I read https://pytorch.org/docs/stable/notes/randomness.html and ran lots of tests already. Unfortunately, my model is not reproducible even when ran in Docker containers on two different platforms. It is of course reproducible on the same platform.
What is the reason for the non-deterministic behavior over different platforms?
How should that be dealt with?
Currently, you seem to ask “can I run my stuff anywhere and expect it to be reproducible” and the answer is just “no”.
The first step to a more detailed answer would be to narrow the problem by a lot.
“I want to do X and I have platforms that are exactly identical except for Y.” could be something that could be worked on. (Note, though, that the general interest seems to be mostly in having reproducibility in the sense of non-random behavior rather than implementing it.)
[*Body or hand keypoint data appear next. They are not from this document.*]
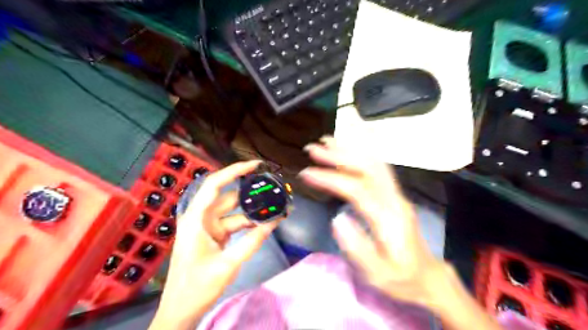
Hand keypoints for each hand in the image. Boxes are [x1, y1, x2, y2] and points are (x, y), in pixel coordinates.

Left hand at [151, 160, 279, 329]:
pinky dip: (249, 223)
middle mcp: (201, 218)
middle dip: (251, 194)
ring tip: (275, 208)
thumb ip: (253, 241)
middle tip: (274, 189)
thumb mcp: (228, 264)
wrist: (181, 311)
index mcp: (196, 219)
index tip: (255, 165)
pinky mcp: (214, 236)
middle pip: (229, 197)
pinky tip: (265, 222)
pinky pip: (234, 223)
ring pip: (234, 212)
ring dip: (253, 211)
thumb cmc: (197, 288)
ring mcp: (208, 227)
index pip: (214, 184)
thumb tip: (275, 222)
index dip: (234, 170)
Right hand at [299, 136, 445, 308]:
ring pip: (374, 163)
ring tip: (326, 141)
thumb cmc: (401, 279)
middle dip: (338, 154)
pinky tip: (347, 152)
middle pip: (367, 167)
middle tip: (312, 148)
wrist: (428, 276)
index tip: (306, 173)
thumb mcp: (378, 274)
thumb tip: (336, 219)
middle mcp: (394, 199)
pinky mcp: (394, 195)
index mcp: (388, 218)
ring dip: (349, 150)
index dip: (330, 178)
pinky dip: (360, 155)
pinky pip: (377, 168)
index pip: (356, 189)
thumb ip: (357, 248)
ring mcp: (396, 194)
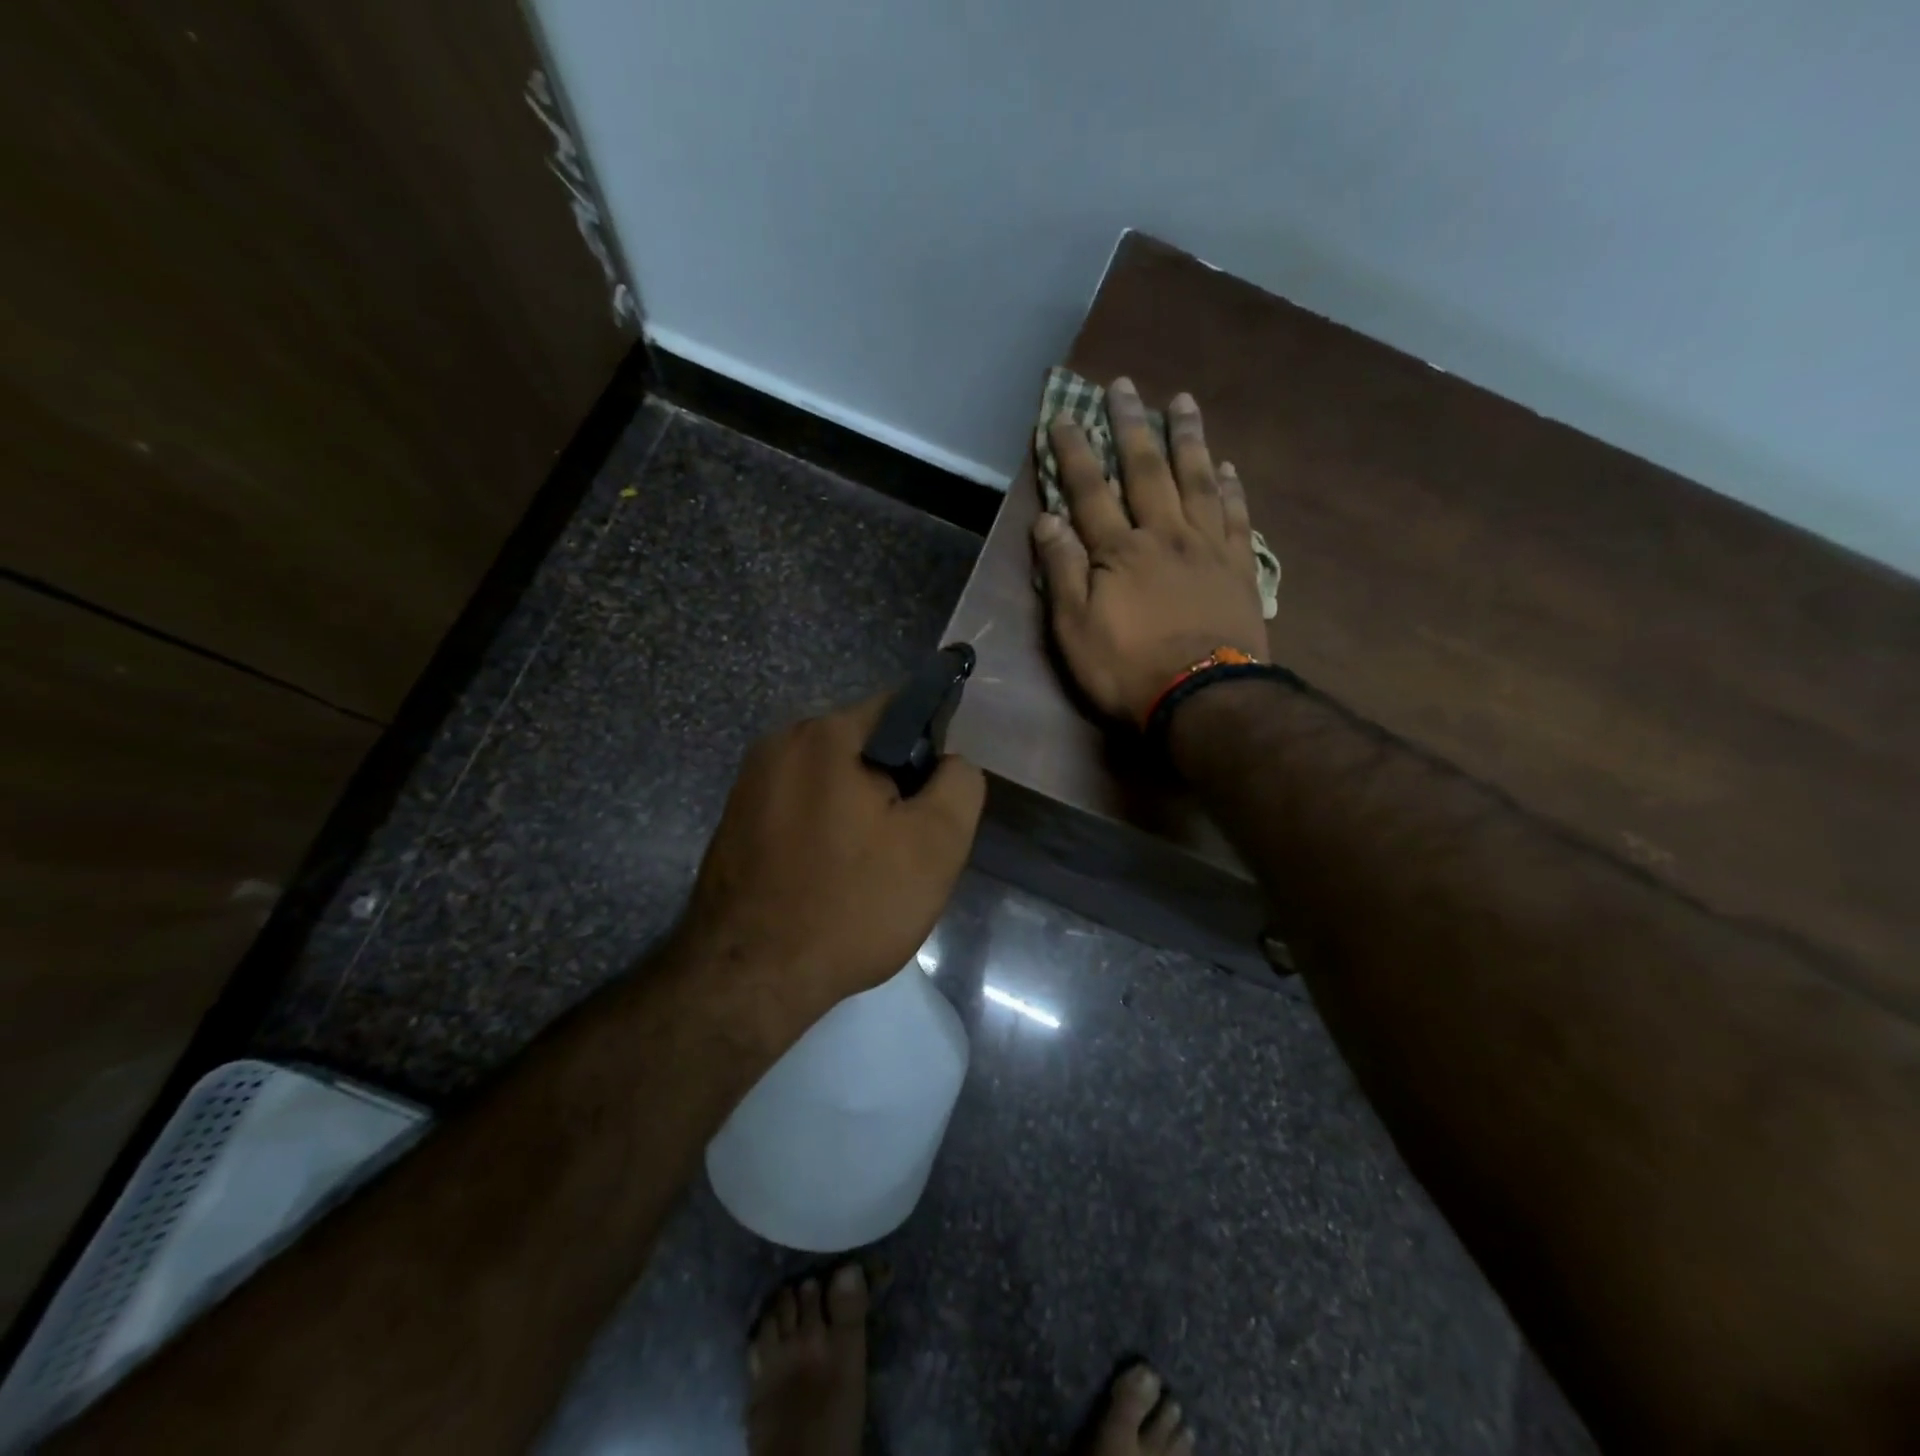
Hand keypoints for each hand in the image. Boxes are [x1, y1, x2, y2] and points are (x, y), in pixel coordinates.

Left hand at [674, 693, 985, 1041]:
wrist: (748, 980)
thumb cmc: (850, 905)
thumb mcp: (935, 845)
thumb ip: (959, 784)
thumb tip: (950, 763)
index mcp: (824, 734)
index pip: (900, 708)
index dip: (932, 749)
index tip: (934, 803)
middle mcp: (779, 744)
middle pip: (863, 746)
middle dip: (894, 786)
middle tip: (905, 847)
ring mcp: (749, 784)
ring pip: (832, 781)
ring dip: (858, 812)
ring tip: (868, 870)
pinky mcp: (733, 822)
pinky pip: (799, 809)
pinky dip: (823, 831)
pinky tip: (828, 879)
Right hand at [1031, 378, 1266, 724]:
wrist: (1204, 699)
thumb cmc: (1128, 670)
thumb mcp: (1075, 631)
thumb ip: (1062, 573)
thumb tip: (1047, 520)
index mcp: (1119, 551)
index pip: (1090, 491)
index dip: (1073, 452)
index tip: (1062, 415)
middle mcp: (1164, 535)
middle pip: (1146, 471)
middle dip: (1131, 426)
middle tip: (1124, 385)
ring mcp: (1207, 548)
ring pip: (1197, 480)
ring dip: (1187, 439)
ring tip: (1182, 402)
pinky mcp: (1239, 567)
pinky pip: (1236, 515)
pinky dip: (1232, 487)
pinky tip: (1228, 465)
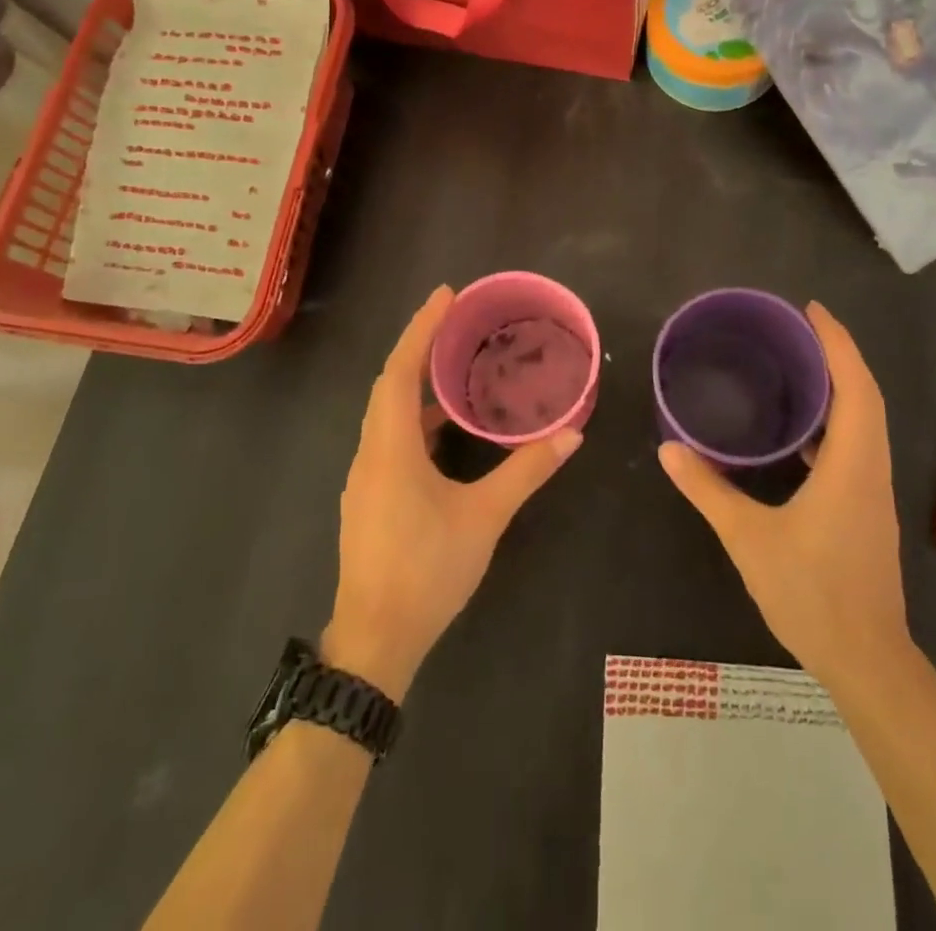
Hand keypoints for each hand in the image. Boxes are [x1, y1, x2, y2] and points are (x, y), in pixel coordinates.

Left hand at [324, 285, 582, 702]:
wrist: (375, 639)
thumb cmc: (428, 570)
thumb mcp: (484, 518)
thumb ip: (526, 471)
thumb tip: (571, 435)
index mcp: (391, 447)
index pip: (400, 371)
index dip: (421, 329)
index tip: (445, 296)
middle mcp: (371, 453)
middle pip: (389, 384)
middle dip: (419, 346)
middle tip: (454, 319)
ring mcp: (365, 477)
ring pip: (386, 412)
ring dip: (415, 382)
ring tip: (453, 364)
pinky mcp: (369, 497)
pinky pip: (389, 437)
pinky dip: (414, 417)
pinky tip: (443, 428)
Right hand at [658, 301, 912, 693]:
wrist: (867, 660)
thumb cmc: (811, 593)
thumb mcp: (748, 538)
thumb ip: (707, 490)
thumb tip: (668, 449)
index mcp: (852, 465)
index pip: (855, 387)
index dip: (837, 343)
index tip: (811, 310)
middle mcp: (871, 468)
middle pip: (866, 396)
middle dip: (837, 354)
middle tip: (797, 328)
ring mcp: (873, 490)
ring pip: (865, 421)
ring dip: (840, 386)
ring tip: (798, 366)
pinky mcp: (867, 509)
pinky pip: (857, 446)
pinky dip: (836, 421)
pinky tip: (800, 433)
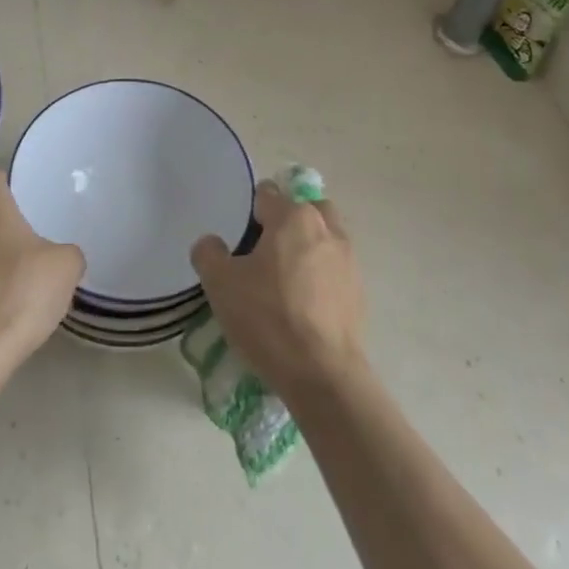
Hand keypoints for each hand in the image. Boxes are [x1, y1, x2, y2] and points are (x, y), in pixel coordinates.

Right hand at [191, 180, 365, 404]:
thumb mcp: (220, 283)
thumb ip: (209, 253)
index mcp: (294, 217)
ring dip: (306, 247)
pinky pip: (334, 268)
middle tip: (264, 253)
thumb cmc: (268, 317)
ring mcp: (349, 260)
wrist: (322, 374)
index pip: (268, 194)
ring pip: (324, 237)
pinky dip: (320, 275)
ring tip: (284, 280)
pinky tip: (303, 305)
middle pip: (304, 209)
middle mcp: (327, 228)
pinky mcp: (359, 291)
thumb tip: (212, 243)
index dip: (249, 212)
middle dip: (286, 222)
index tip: (239, 240)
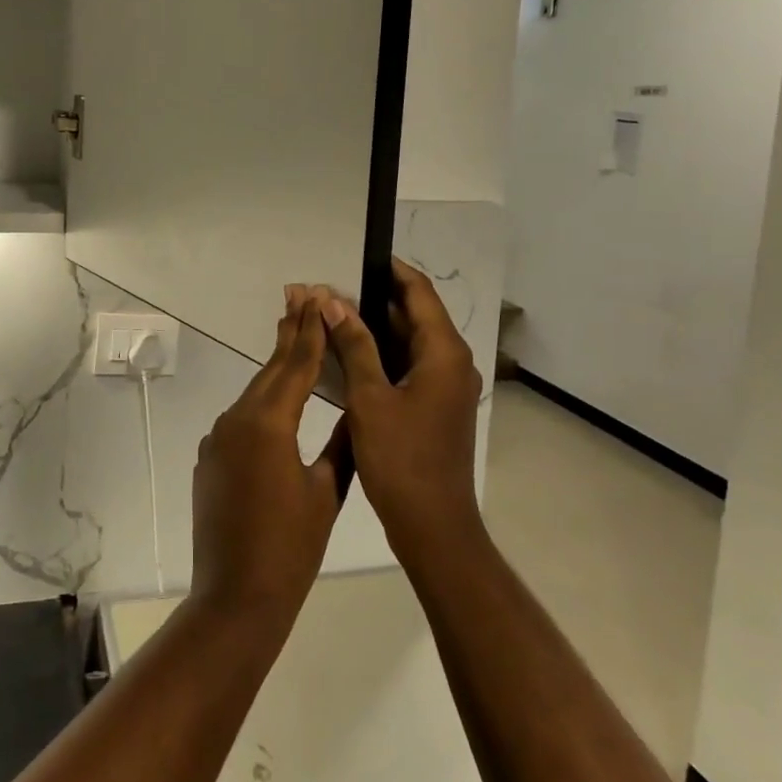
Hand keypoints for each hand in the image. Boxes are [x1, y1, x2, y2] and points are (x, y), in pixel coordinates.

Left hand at [189, 290, 347, 623]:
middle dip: (290, 333)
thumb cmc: (291, 549)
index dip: (310, 330)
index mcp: (269, 423)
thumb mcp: (326, 492)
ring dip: (277, 367)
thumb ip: (341, 444)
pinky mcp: (210, 457)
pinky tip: (278, 401)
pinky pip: (242, 419)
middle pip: (271, 369)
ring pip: (255, 393)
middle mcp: (237, 419)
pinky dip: (263, 402)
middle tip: (303, 294)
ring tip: (295, 335)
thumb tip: (355, 410)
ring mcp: (218, 438)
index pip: (296, 365)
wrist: (235, 598)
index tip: (318, 297)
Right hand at [321, 259, 484, 566]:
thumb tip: (332, 300)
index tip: (357, 255)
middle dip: (373, 299)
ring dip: (374, 328)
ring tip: (331, 315)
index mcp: (444, 352)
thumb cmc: (402, 459)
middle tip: (329, 290)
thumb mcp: (369, 398)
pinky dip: (381, 355)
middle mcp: (452, 362)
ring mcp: (446, 386)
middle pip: (415, 314)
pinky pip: (408, 365)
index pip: (419, 292)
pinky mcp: (436, 406)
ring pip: (409, 342)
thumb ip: (353, 345)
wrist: (434, 527)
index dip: (390, 269)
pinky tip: (348, 355)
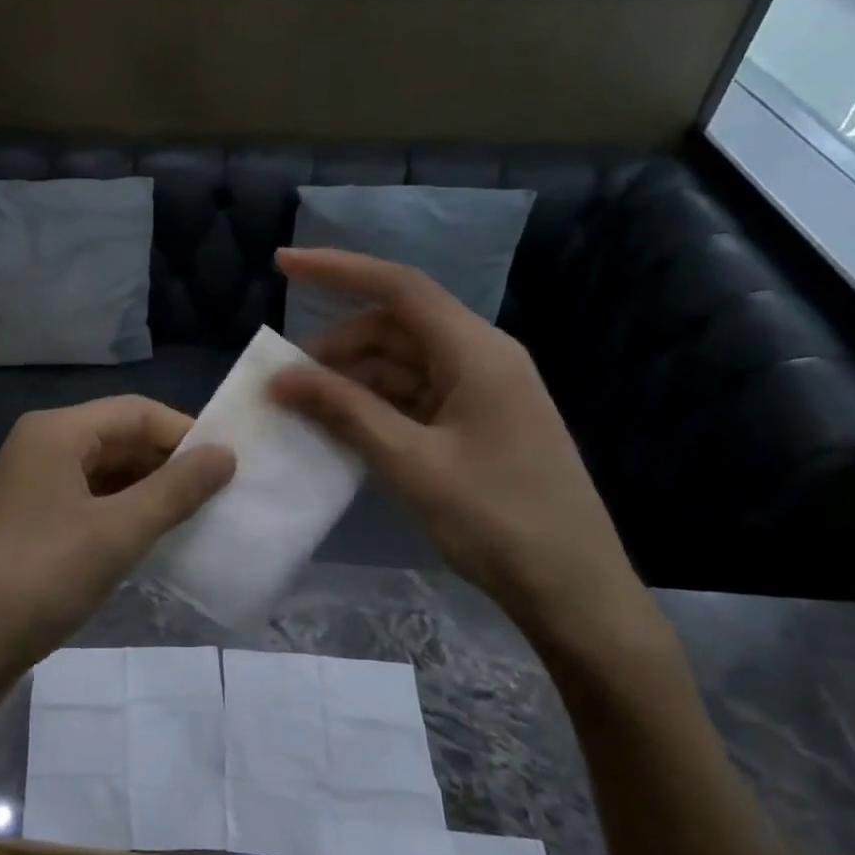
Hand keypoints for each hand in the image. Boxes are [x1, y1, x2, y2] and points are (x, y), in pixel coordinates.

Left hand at [0, 397, 235, 698]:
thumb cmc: (40, 577)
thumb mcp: (117, 532)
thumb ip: (175, 490)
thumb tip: (226, 454)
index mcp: (57, 431)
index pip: (136, 412)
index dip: (184, 434)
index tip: (229, 467)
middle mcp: (42, 445)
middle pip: (119, 438)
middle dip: (168, 464)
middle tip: (219, 496)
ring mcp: (33, 483)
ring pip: (105, 472)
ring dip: (148, 491)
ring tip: (196, 518)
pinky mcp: (31, 518)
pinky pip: (88, 500)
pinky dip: (122, 513)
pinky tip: (152, 538)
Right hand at [269, 248, 660, 658]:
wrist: (573, 591)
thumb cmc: (496, 520)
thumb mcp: (410, 462)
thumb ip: (344, 411)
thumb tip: (281, 377)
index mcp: (476, 352)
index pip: (399, 287)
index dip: (337, 270)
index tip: (282, 264)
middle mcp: (481, 358)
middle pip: (395, 327)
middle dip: (336, 345)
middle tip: (286, 379)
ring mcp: (482, 391)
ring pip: (402, 363)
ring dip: (352, 378)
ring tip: (306, 408)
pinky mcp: (478, 422)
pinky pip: (414, 395)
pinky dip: (374, 405)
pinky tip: (343, 429)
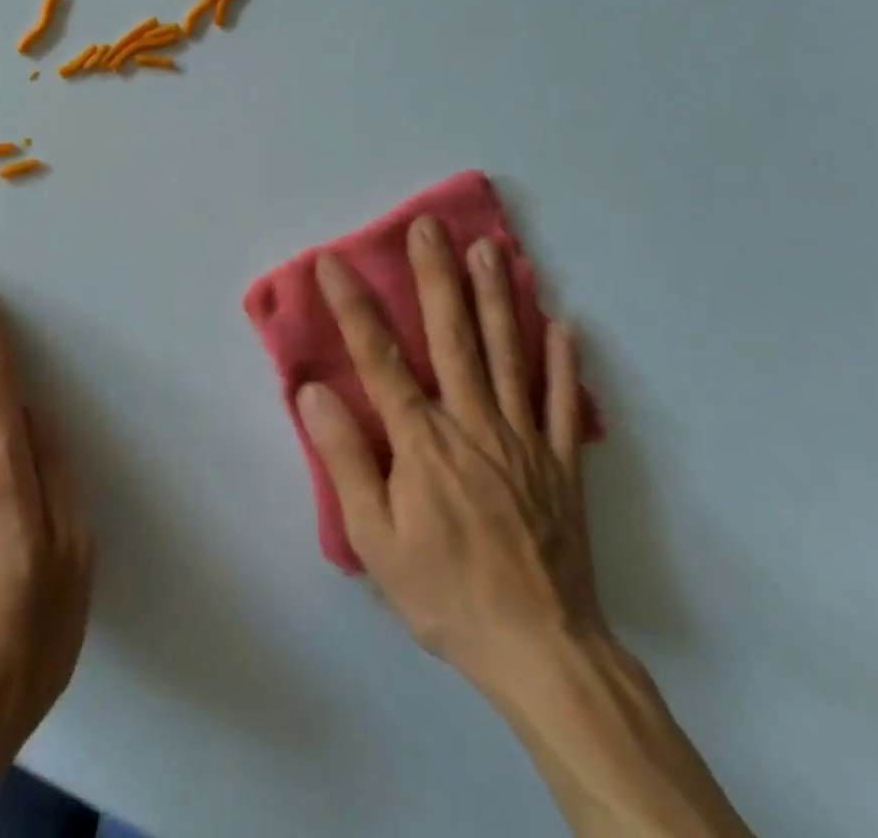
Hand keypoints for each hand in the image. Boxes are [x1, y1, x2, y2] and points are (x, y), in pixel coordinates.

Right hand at [298, 217, 606, 704]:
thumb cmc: (446, 593)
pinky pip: (563, 402)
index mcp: (423, 440)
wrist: (542, 651)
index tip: (333, 262)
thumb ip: (346, 458)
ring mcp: (524, 437)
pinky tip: (562, 323)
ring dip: (497, 296)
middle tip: (430, 225)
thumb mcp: (375, 538)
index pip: (380, 358)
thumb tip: (314, 393)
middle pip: (453, 335)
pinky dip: (563, 361)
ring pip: (509, 352)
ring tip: (489, 248)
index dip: (353, 306)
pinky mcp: (561, 462)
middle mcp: (474, 422)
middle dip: (436, 275)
In the end, the crux is that floating point operations don’t commute (nor does the distributive property work out exactly).Then crux is that things are not guaranteed to run in the exact same order e.g. on different hardware because the difference in hardware might actually mean that things are translated to different GPU kernels or some such.
Thank you @tom.
Trying to explain my stuff more clearly now:
I am trying to reproduce a simple MNIST example on the CPU (later GPU, but that’s a different topic) with the exact same loss on two machines.
The first machine is my personal laptop, the second machine is in the cloud. They do not share the same hardware. However, BOTH machines are pretty much naked and running everything inside a Docker container, which sets up the whole environment. Therefore, the software environment is absolutely the same.
I fixed all possible seeds and get reproducible results on the respective machines, but NOT BETWEEN the machines.
To summarize: the platforms share everything except for the hardware (CPU, RAM, Mainboard).
(I may ask the same thing again with GPUs, which make the problem more difficult, but this post focuses on the CPU).
If researchers want to reproduce any of my findings, they should be able to at least reproduce the CPU result on their platform, no?
I don’t think reproducibility in terms of “exact same floating point number” is reasonably achievable, e.g. AVX vs. non-AVX will make a difference.
If your reproducibility depends on floating point accuracy divergences (sadly a lot of DL stuff does), something bad is going on, anyways.
P.S.: This isn’t a criticism of your work, but my thought regarding the general situation. In numerical analysis the goal is to get stable algorithms (a nontrivial problem e.g. for stiff ODE problems) to avoid blowup of numerical errors.